-- APPLY WHAT YOU READ --
[1] Rework the Norwegian VAT text, everything from "Yes. There is" down to "repairs under guarantee.", so that "reduced rate" becomes "lower rate".
[2] In the Norwegian VAT text, name every kind of place or event whose admission is charged at the 8 percent rate.

-- EXCERPT --

————

Scope and Rates
Value-added tax (VAT) is due on any supply of goods or services made in Norway, where it is a taxable supply made by a taxable person in the course or furtherance of a business carried on by said person.
Supply includes all forms of supplies for a consideration. However, certain actions carried out for no consideration such as withdrawal (self-supply) of goods or services for private use, are also liable to VAT.
In addition, importation of goods and services are normally also liable to VAT.
The standard rate of VAT is 25 percent.
Yes. There is a reduced rate of 15 percent for food.
There is a reduced rate of 8 percent for the provision of broadcasting services provided by the Norwegian Broadcasting company (NRK), the right to attend cinemas, passenger transportation services, letting out rooms from hotel businesses and vacation property, admission to museums, galleries, amusement parks, adventure centers and bigger sport events, and communication of such services.
There is an extensive list of zero-rated supplies, including:
- supplies relating to ships and aircraft
- bulk postings of letters and other transportation services to and from a foreign country
- paper versions of books, magazines, and newspapers
- electric power consumption in the northern counties (Finnmark, Troms, and Nordland
- repairs under guarantee.
Please be aware that certain conditions and documentation rules apply.

————

-- INFORMATION SHOWN --
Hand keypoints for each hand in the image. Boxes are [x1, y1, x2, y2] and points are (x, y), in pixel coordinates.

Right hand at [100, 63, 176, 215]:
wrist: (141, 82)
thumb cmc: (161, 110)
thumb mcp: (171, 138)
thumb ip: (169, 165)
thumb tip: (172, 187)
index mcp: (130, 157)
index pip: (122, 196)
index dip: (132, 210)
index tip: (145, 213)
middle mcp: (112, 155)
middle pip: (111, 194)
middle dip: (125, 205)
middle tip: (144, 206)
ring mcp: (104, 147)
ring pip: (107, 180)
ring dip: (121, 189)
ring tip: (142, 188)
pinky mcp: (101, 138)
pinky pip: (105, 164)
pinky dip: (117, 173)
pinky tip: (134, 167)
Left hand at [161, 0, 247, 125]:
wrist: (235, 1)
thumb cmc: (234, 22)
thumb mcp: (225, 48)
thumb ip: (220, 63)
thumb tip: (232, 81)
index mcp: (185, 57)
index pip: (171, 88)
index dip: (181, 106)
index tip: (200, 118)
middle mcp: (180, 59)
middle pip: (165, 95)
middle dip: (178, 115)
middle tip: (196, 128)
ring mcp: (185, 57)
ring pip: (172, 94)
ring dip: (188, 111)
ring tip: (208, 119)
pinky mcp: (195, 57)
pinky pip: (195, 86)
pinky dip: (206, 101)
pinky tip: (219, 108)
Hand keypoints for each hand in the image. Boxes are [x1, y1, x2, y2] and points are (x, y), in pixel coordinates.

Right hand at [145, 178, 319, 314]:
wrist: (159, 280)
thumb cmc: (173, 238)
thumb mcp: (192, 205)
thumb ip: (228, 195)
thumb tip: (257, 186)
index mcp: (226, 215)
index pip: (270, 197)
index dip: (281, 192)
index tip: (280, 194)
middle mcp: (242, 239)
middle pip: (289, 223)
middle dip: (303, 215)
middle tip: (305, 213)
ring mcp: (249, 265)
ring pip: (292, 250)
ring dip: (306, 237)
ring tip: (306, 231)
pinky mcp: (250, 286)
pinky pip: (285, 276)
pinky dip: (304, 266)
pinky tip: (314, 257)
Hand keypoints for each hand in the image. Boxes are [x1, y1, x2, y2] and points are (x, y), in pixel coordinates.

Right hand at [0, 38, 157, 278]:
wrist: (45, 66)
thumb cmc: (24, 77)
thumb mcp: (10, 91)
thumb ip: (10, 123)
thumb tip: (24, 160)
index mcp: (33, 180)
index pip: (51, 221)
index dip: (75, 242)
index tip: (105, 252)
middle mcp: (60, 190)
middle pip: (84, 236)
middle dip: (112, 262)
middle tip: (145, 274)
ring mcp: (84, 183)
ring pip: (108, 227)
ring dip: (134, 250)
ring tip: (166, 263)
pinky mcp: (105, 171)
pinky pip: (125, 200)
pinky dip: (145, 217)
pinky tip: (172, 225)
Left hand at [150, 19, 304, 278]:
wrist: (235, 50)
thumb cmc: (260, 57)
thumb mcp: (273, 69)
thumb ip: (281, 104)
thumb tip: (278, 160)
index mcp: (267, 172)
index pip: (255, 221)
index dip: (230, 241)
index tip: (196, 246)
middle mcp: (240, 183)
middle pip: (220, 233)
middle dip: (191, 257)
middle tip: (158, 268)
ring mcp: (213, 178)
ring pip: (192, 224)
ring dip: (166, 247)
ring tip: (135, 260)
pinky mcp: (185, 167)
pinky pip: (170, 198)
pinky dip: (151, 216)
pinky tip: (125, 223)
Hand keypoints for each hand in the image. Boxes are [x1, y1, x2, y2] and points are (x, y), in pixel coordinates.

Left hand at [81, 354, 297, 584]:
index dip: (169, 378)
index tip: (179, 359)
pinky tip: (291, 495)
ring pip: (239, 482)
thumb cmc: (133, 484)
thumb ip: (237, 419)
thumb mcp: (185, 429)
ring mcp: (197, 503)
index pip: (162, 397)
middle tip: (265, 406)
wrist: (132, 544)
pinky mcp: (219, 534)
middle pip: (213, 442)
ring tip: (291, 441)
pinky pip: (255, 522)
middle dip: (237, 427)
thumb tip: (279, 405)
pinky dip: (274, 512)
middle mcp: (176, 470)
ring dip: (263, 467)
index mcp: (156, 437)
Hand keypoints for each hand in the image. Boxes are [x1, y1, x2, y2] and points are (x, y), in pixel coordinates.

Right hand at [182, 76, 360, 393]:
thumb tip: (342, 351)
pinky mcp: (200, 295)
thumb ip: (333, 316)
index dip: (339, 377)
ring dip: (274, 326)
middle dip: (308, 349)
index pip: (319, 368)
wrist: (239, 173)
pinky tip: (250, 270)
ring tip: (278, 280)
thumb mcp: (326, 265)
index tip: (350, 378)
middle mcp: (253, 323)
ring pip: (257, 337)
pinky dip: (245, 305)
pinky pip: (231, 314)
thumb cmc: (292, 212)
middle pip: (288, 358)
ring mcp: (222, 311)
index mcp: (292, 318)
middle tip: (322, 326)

————

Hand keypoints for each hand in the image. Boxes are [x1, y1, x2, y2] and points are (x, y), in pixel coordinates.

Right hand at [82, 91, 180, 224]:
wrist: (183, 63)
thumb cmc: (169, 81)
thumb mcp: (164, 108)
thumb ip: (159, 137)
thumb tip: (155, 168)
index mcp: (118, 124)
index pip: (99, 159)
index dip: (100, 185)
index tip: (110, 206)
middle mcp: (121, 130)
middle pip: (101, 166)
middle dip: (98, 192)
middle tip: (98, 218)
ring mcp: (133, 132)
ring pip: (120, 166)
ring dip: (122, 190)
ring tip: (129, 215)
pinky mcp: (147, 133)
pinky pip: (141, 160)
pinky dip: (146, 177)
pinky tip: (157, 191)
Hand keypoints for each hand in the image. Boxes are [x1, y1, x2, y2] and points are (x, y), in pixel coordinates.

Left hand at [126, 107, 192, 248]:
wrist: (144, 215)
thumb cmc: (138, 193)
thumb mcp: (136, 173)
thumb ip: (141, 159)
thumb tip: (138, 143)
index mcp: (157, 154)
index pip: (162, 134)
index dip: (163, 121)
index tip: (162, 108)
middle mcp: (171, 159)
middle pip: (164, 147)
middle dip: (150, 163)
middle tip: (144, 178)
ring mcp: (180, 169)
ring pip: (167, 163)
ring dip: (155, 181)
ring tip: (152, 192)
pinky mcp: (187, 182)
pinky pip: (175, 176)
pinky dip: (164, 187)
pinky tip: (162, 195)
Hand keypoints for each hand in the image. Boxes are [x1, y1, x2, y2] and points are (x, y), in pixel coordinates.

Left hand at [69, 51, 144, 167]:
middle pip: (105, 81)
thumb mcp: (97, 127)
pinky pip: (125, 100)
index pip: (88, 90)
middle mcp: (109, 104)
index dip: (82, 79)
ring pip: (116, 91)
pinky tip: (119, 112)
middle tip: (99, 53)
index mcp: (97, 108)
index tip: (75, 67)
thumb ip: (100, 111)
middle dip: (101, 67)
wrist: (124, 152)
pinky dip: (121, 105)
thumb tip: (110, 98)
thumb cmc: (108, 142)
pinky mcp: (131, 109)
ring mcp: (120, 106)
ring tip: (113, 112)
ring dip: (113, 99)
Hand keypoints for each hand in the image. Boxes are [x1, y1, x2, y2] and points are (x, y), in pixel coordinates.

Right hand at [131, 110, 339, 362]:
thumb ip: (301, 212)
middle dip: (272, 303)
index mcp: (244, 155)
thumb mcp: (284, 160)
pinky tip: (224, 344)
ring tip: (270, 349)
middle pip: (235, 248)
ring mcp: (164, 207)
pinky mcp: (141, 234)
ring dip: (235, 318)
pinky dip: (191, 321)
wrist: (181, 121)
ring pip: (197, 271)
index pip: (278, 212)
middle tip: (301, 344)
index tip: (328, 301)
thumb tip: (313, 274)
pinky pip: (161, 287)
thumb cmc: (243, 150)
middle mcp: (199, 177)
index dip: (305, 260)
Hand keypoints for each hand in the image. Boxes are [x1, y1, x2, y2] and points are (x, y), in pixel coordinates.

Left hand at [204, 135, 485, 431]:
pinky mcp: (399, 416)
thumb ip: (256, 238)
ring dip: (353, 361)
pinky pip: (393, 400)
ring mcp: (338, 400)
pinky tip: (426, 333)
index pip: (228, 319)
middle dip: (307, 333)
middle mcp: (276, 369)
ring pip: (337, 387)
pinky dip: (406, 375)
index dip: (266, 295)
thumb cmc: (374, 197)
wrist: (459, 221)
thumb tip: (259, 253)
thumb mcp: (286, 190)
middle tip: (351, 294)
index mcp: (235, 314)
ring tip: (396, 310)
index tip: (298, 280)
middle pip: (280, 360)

————

-- LIST OF ANSWERS --
[1]
Yes. There is a lower rate of 15 percent for food.
There is a lower rate of 8 percent for the provision of broadcasting services provided by the Norwegian Broadcasting company (NRK), the right to attend cinemas, passenger transportation services, letting out rooms from hotel businesses and vacation property, admission to museums, galleries, amusement parks, adventure centers and bigger sport events, and communication of such services.
There is an extensive list of zero-rated supplies, including:
- supplies relating to ships and aircraft
- bulk postings of letters and other transportation services to and from a foreign country
- paper versions of books, magazines, and newspapers
- electric power consumption in the northern counties (Finnmark, Troms, and Nordland
- repairs under guarantee.

[2]
- museums
- galleries
- amusement parks
- adventure centers
- bigger sport events